***** TASK INPUT

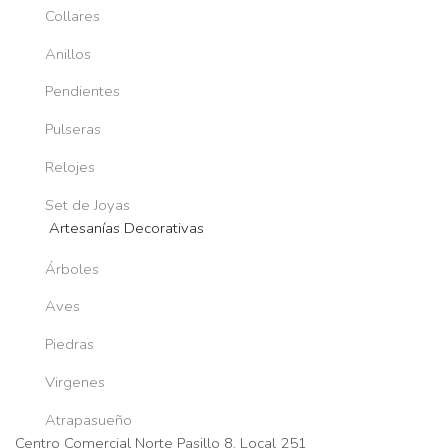
Collares
Anillos
Pendientes
Pulseras
Relojes
Set de Joyas
Artesanías Decorativas
Árboles
Aves
Piedras
Virgenes
Atrapasueño
Centro Comercial Norte Pasillo 8, Local 251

**********

§ **WORK ORDER**
Omit the pictures, then retype the remaining material without a single change.

§ **SOLUTION FOR THIS EXERCISE**
Collares
Anillos
Pendientes
Pulseras
Relojes
Set de Joyas
Artesanías Decorativas
Árboles
Aves
Piedras
Virgenes
Atrapasueño
Centro Comercial Norte Pasillo 8, Local 251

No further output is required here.